_VORLIEGENDER TEXT_
-*-
Weltweit erster Prozess um Staatsfolter in Syrien auf der Zielgeraden Von Jens Albes, dpa

Ein international beachteter Prozess neigt sich dem Ende zu. In
Koblenz geht es um Folter des syrischen Staates, das Urteil wird bald
erwartet. Kurz darauf soll in Frankfurt ein neuer Prozess starten -
gegen einen mutmaßlichen syrischen Folterarzt.

Koblenz/Frankfurt/Main (dpa) - Der Kontrast am Oberlandesgericht
(OLG) Koblenz könnte kaum größer sein: In der Nähe fließt beschau
lich
der Rhein, und im Gerichtssaal mit der hellen Holzvertäfelung geht es
um schier unvorstellbare Verbrechen gegen die Menschlichkeit. Der
laut Bundesanwaltschaft weltweit erste Strafprozess um Staatsfolter
in Syrien ist auf der Zielgeraden. An diesem Donnerstag (6. Januar)
wird das Plädoyer der Verteidigung des Angeklagten Anwar R. erwartet
- und voraussichtlich am 108. Verhandlungstag am 13. Januar das
Urteil.

Der ehemalige Oberst soll 2011 und 2012 in einem Gefängnis des
Allgemeinen Geheimdienstes in der syrischen Hauptstadt Damaskus als
Vernehmungschef für die grausame Folter von mindestens 4000 Menschen
verantwortlich gewesen sein. Mindestens 30 Gefangene sind
währenddessen laut Bundesanwaltschaft gestorben.

Der Prozess vor dem Staatsschutzsenat hat gut ein Jahrzehnt nach dem
Ausbruch des syrischen Bürgerkrieges historische Dimensionen. Das
Weltrechtsprinzip im Völkerstrafrecht erlaubt es, auch in Deutschland
mögliche Kriegsverbrechen von Ausländern in anderen Staaten zu
verfolgen.
-*-
_EINGABEDATEN_
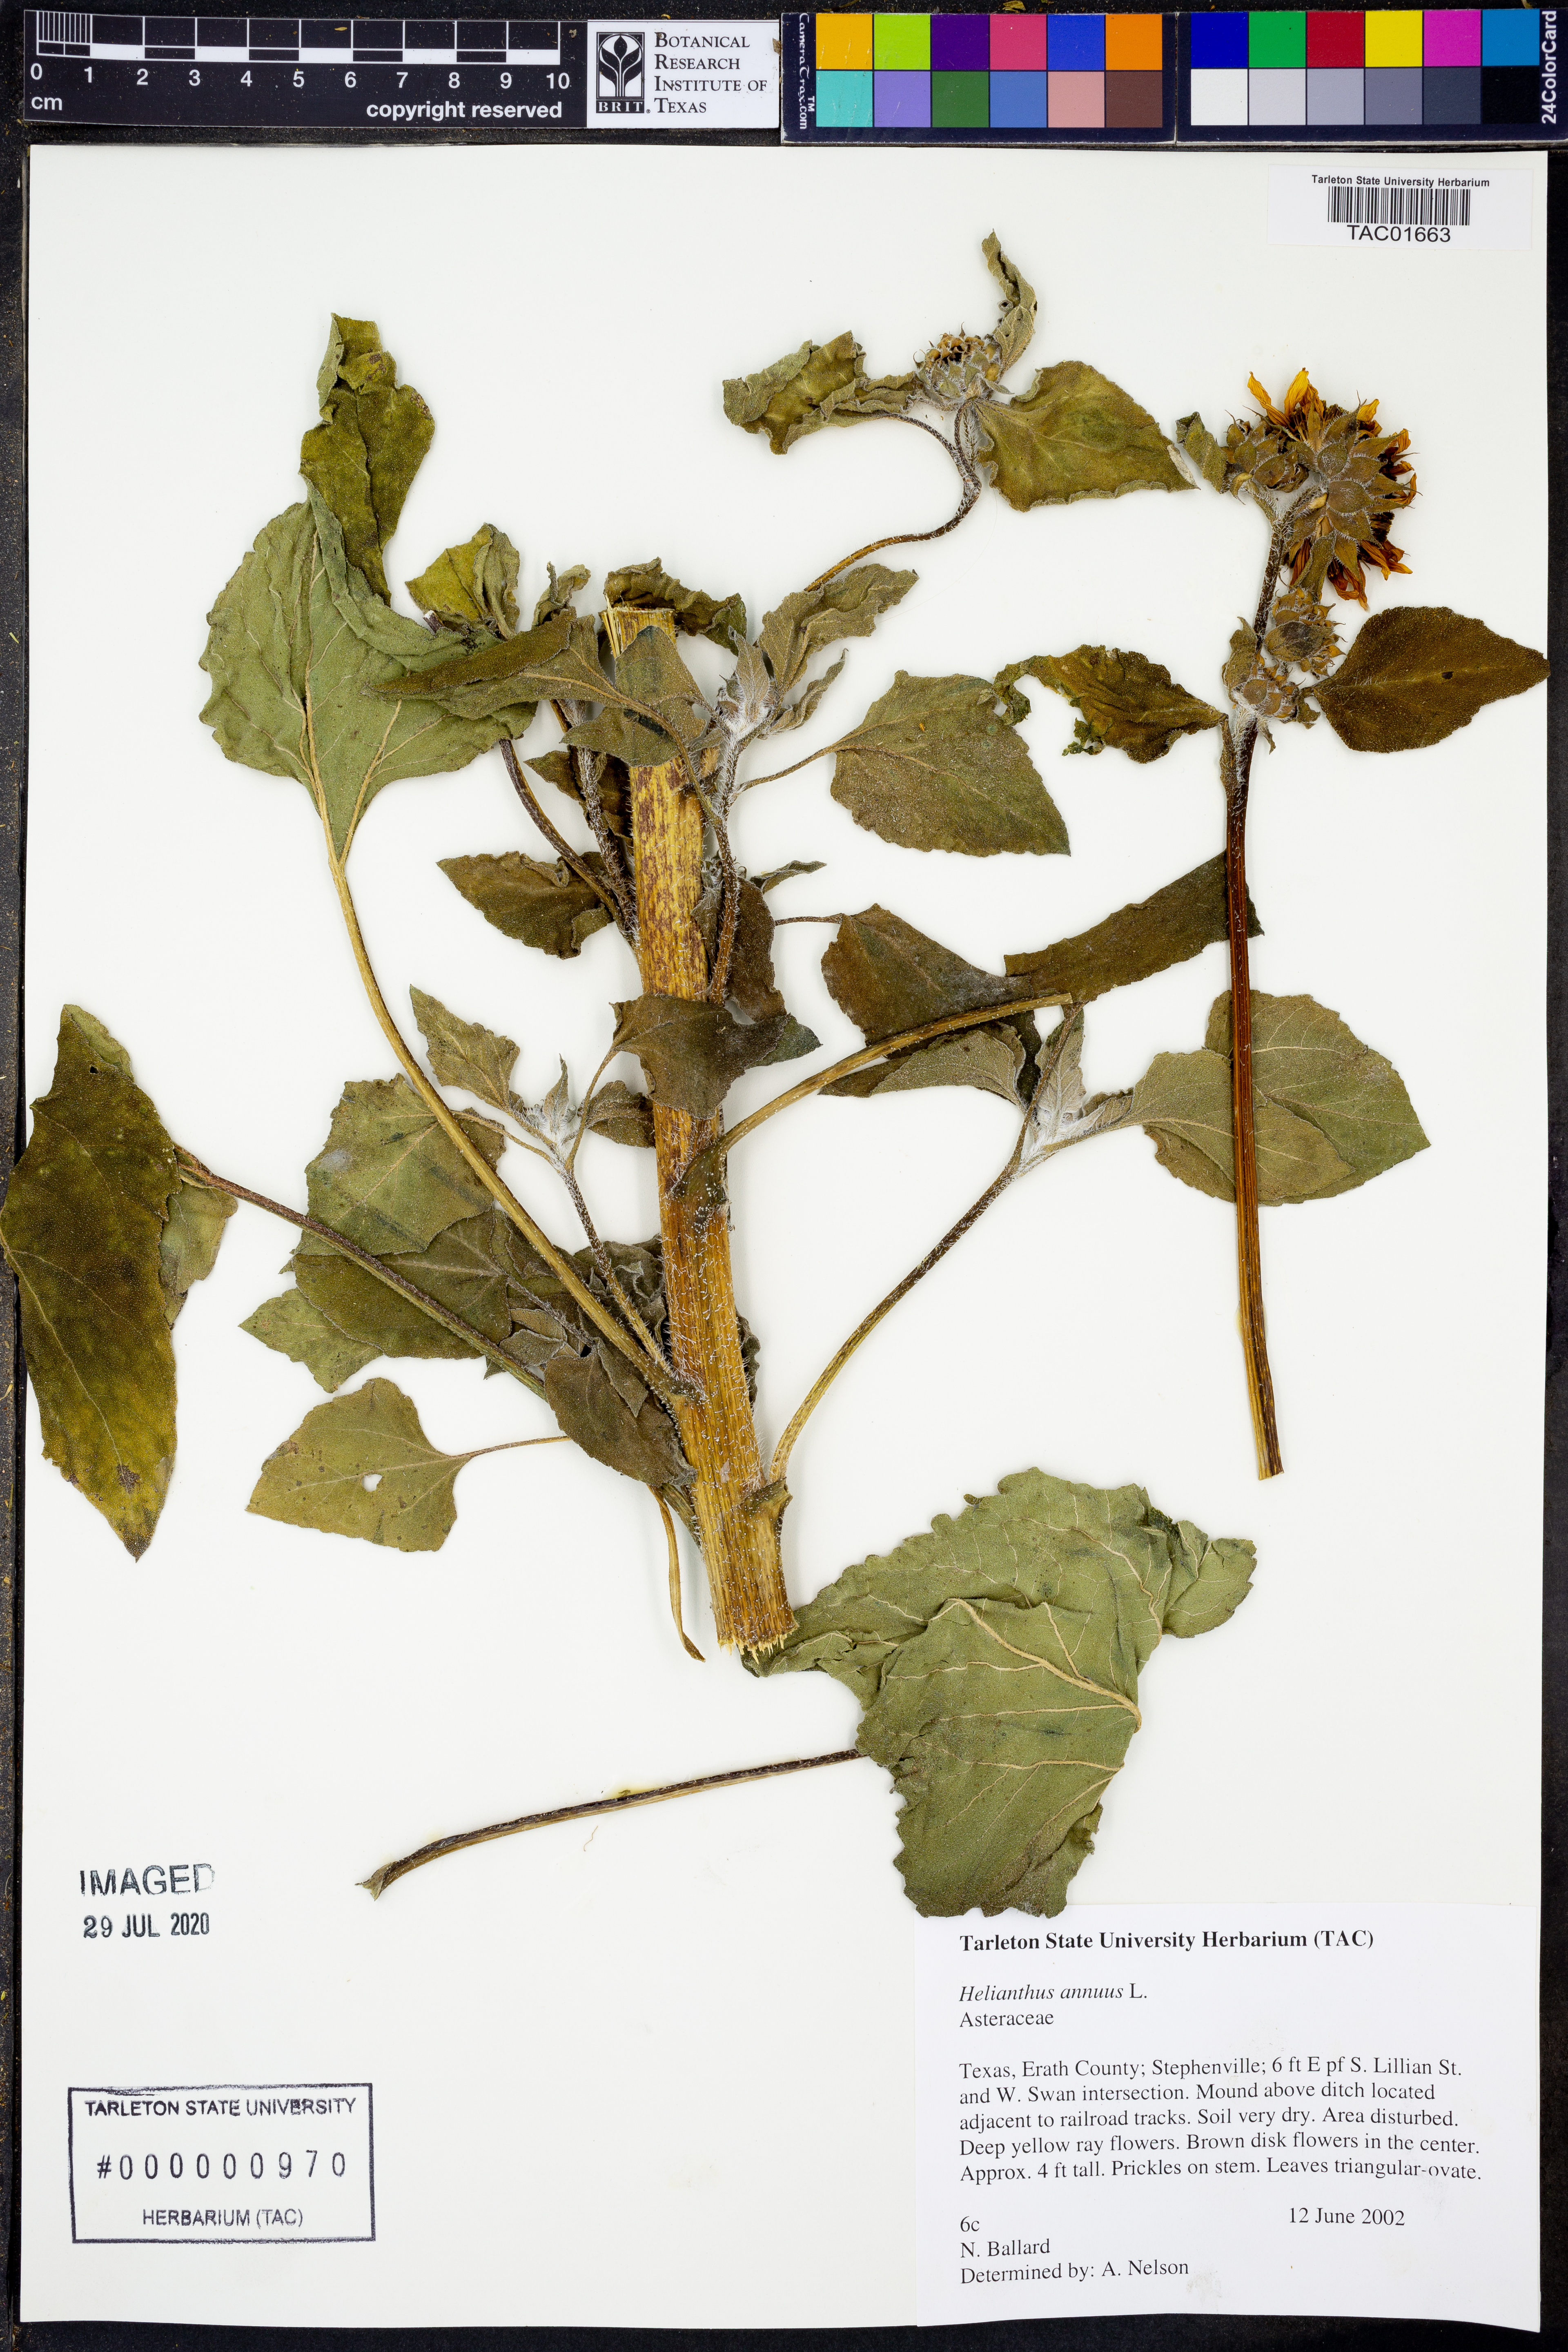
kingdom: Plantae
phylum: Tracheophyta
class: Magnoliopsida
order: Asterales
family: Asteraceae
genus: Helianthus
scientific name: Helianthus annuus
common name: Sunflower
-*-
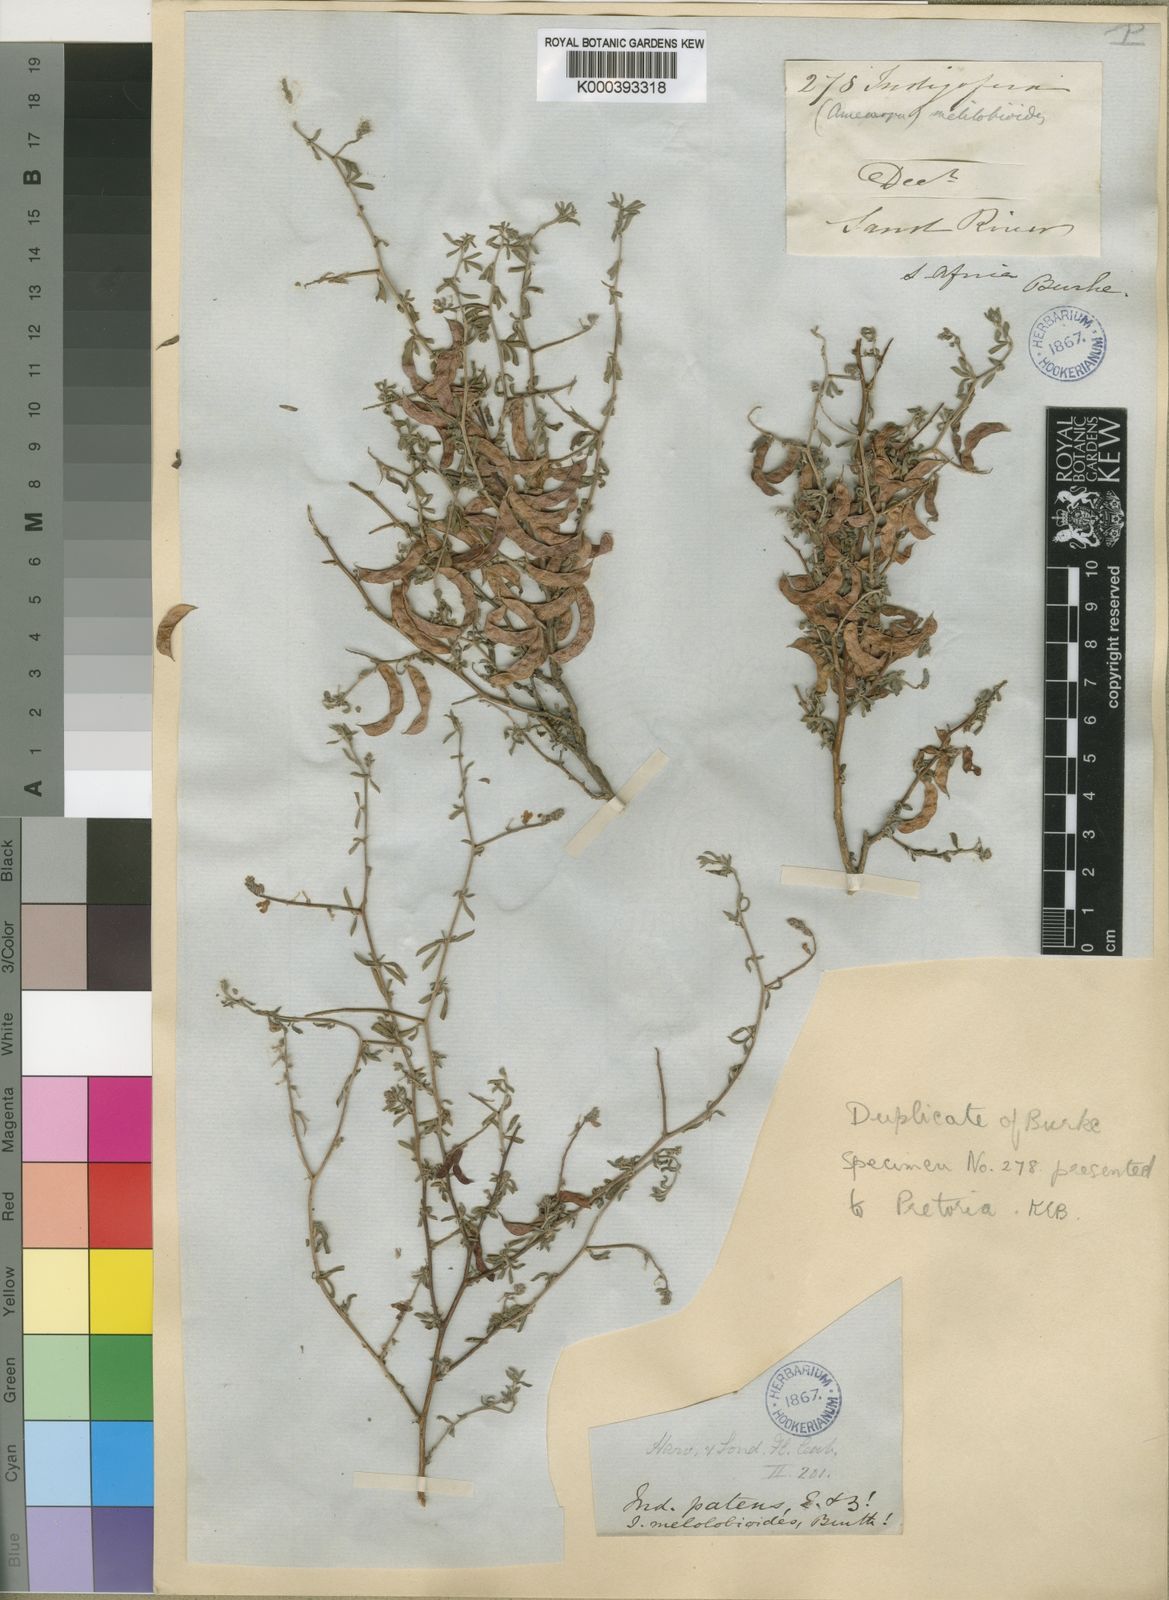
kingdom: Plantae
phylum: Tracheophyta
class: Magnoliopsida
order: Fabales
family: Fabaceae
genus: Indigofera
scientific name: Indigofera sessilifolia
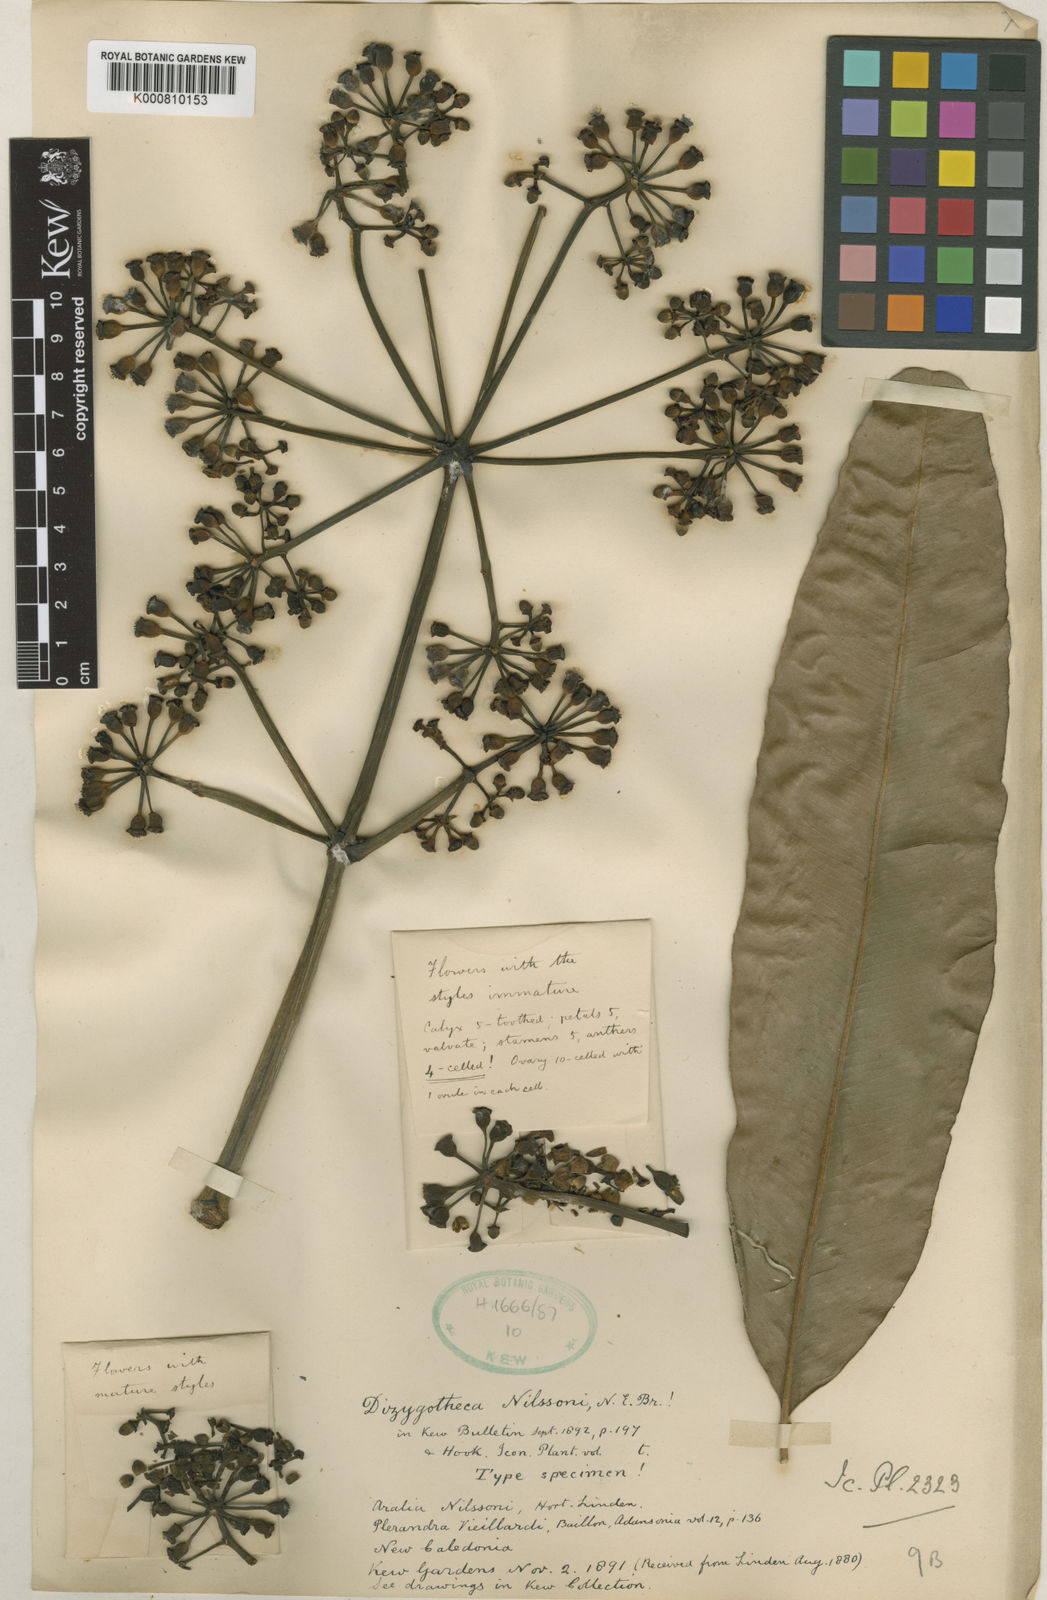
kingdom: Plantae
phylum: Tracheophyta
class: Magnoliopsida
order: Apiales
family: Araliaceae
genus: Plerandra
-*-
_ZIEL DER AUFGABE 1_
Übernehmen Sie aus den Datensätzen unverändert den Abschnitt von der Zeile mit „genus: Indigofera“ bis zur Zeile mit „genus: Plerandra“, beide Zeilen eingeschlossen, und lassen Sie die Bilder dabei weg.
_ZIEL DER AUFGABE 2_
Schreiben Sie den Text über den Koblenzer Prozess um Staatsfolter in Syrien im Anschluss an seinen letzten Satz weiter.
Der Text und die Datensätze sind voneinander unabhängiges Material.

_LÖSUNG 1_
genus: Indigofera
scientific name: Indigofera sessilifolia
kingdom: Plantae
phylum: Tracheophyta
class: Magnoliopsida
order: Apiales
family: Araliaceae
genus: Plerandra

_LÖSUNG 2_
Bereits am 19. Januar soll vor dem OLG Frankfurt ein weiterer Prozess
starten - gegen einen mutmaßlichen syrischen Folterarzt. Der zuletzt
in Hessen als Mediziner tätige Mann hat laut Anklage 2011 und 2012 in
einem Militärkrankenhaus und einem Gefängnis des Militärischen
Geheimdienstes im syrischen Homs Menschen gefoltert. Zudem soll er
einen Gefangenen mit einer Injektion vorsätzlich getötet haben. Nach
Angaben des OLG Frankfurt sitzen in der neuen Hauptverhandlung für
den Fall des Ausfalls von Richtern auch gleich drei Ergänzungsrichter
- das ist ungewöhnlich und deutet auf eine erwartete lange Dauer hin.

Der Koblenzer Prozess hat im April 2020 begonnen. Hintergrund ist das
Handeln des syrischen Präsidenten Baschar al-Assad: Er soll in seinem
Bürgerkriegsland für eine grausame Folter-Maschinerie verantwortlich
sein. Die Bundesanwaltschaft stützt sich in ihrer 104-seitigen
Anklage auf Zeugenaussagen zahlreicher geflohener Folteropfer.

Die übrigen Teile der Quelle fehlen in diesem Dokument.